→ INSTRUCTIONS FOR THE TASK: Reproduce the passage of the Gaza truce article from "Hamas confirmed it" up to and including "150 Palestinian women and children held in Israeli prisons.", word for word.

→ SOURCE TEXT:

::::

The announcement on extending the original four-day pause, which had been due to expire after Monday, came as Benjamin Netanyahu’s government faced mounting pressure to provide more time for hostages to be freed.

Majed al-Ansari, spokesperson for the Qatari foreign ministry, announced the agreement “to extend the humanitarian truce for an additional two days in the Gaza Strip” as part of his country’s mediation between Israel and Hamas.

Hamas confirmed it had agreed to extend the pause in fighting by two days “under the same conditions as the previous truce.”

Israel has not yet commented on the deal.

Al-Ansari did not specify how many hostages would be released. But negotiators had said earlier that, if the ceasefire was extended by two days, Hamas would release another 20 women and children held in Gaza. In return, Israel would free another 60 Palestinian women and children held in Israeli prisons.

Under the original four-day ceasefire brokered by Qatar, Egypt and the US last week, Hamas had agreed to the staggered release of 50 women and children held in Gaza. Israel in turn had said it would allow more aid into the besieged strip and to free 150 Palestinian women and children held in Israeli prisons.

Palestinians celebrate the release of prisoners from Israeli jails, in exchange for Hamas freeing hostages held in Gaza, on Sunday in Ramallah © Fadel Senna/AFP/Getty Images

Hamas and other militants seized about 240 civilians and soldiers during the Islamist group’s deadly October 7 attack on southern Israel.

Qatari Prime Minister Sheikh Mohammed bin Abdulrahman al-Thani told the FT on Sunday that, for the truce to be extended Hamas, would have to locate women and children being held by other militants, civilians and gangs in Gaza.

::::

→ DATA RECORDS:

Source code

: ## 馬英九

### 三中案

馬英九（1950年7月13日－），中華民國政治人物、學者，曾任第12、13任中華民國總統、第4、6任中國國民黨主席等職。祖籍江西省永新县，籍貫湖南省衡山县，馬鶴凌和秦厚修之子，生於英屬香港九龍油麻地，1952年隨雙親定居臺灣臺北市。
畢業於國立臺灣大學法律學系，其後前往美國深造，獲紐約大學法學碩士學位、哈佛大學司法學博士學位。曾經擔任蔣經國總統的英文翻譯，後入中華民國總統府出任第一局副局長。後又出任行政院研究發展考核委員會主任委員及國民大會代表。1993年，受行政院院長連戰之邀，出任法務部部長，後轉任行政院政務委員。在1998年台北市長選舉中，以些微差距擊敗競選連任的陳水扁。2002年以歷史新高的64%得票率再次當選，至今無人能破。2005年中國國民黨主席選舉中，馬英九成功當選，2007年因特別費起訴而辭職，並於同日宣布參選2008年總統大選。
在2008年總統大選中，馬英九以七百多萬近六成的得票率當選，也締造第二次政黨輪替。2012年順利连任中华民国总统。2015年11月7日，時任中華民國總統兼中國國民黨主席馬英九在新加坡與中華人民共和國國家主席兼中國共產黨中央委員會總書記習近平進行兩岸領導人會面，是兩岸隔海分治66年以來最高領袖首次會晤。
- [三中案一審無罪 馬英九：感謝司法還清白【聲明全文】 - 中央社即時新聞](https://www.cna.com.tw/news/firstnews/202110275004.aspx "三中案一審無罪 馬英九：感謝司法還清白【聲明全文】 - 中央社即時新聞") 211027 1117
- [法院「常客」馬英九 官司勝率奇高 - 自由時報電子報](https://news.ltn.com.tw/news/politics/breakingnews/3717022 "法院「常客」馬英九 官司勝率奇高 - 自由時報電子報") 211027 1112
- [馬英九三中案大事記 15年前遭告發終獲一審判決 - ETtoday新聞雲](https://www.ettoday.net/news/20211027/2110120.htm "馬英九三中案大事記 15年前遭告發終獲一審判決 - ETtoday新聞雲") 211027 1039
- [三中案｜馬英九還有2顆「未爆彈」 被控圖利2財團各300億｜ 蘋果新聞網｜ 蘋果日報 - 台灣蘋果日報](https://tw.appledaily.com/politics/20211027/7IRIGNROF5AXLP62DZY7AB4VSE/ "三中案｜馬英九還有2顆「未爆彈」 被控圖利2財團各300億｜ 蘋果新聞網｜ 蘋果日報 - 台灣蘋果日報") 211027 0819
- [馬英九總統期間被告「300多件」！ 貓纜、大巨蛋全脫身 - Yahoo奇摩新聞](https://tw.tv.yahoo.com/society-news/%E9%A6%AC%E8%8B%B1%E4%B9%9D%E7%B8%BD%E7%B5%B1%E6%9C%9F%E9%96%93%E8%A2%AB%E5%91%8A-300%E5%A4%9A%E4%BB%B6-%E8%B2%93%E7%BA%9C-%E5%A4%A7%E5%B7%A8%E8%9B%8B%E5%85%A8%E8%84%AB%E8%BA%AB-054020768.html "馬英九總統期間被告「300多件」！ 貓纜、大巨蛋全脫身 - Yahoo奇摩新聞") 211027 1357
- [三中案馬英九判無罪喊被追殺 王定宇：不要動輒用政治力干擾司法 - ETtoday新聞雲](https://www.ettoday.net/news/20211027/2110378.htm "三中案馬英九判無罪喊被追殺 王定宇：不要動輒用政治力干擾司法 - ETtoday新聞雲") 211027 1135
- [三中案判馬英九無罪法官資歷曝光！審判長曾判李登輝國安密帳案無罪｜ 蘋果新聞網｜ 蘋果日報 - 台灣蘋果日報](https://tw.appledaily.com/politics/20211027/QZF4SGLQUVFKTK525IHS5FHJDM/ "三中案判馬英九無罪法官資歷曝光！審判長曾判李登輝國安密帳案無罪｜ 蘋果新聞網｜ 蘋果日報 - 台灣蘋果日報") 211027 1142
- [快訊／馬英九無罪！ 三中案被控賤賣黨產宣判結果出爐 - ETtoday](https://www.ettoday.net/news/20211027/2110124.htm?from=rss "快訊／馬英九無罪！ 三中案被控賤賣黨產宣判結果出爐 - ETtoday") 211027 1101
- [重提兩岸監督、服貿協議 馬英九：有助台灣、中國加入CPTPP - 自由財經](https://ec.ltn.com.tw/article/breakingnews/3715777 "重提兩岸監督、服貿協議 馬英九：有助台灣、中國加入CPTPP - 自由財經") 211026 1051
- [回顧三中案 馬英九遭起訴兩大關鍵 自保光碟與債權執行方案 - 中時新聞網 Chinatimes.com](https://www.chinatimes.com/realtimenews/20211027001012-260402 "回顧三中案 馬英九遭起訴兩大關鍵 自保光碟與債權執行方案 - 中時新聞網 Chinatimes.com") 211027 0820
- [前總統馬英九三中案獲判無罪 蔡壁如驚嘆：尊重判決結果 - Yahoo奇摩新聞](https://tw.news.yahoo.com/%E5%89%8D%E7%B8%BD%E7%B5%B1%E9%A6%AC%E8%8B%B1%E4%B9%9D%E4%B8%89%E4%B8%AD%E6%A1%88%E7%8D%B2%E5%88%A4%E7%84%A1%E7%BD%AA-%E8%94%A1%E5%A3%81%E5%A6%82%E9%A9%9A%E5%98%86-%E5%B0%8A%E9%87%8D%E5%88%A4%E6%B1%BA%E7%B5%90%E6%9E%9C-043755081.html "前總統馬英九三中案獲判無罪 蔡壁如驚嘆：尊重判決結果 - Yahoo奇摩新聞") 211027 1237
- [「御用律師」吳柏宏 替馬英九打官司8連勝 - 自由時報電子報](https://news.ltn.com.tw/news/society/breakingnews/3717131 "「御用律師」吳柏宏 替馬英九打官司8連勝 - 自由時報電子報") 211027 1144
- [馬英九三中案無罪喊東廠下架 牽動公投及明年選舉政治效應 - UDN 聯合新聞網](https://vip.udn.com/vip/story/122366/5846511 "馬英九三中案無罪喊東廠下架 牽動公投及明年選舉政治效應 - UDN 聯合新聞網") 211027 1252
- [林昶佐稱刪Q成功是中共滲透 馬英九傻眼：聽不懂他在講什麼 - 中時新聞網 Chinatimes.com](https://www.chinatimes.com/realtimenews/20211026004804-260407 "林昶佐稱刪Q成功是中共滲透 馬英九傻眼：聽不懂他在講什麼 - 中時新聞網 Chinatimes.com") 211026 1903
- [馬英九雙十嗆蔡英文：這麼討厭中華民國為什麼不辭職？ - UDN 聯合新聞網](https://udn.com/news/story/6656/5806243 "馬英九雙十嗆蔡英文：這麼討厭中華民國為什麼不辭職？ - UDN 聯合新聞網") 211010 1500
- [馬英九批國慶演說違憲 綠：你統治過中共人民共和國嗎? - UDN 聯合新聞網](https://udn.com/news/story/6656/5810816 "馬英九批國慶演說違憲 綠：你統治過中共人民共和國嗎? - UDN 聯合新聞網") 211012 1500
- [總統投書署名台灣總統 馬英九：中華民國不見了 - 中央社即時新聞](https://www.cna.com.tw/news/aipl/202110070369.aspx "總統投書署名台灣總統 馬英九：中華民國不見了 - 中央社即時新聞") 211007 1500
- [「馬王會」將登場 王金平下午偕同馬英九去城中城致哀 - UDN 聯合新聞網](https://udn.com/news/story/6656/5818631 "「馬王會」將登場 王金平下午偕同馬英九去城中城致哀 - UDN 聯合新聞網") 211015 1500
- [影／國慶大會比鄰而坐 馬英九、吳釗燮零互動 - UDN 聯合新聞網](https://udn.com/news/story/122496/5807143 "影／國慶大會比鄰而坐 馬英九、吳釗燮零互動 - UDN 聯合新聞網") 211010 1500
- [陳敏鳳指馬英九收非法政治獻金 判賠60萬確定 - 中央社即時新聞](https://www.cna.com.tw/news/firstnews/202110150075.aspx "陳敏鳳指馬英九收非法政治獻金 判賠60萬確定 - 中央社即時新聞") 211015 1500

::::

→ RESPONSE AREA:
Hamas confirmed it had agreed to extend the pause in fighting by two days “under the same conditions as the previous truce.”

Israel has not yet commented on the deal.

Al-Ansari did not specify how many hostages would be released. But negotiators had said earlier that, if the ceasefire was extended by two days, Hamas would release another 20 women and children held in Gaza. In return, Israel would free another 60 Palestinian women and children held in Israeli prisons.

Under the original four-day ceasefire brokered by Qatar, Egypt and the US last week, Hamas had agreed to the staggered release of 50 women and children held in Gaza. Israel in turn had said it would allow more aid into the besieged strip and to free 150 Palestinian women and children held in Israeli prisons.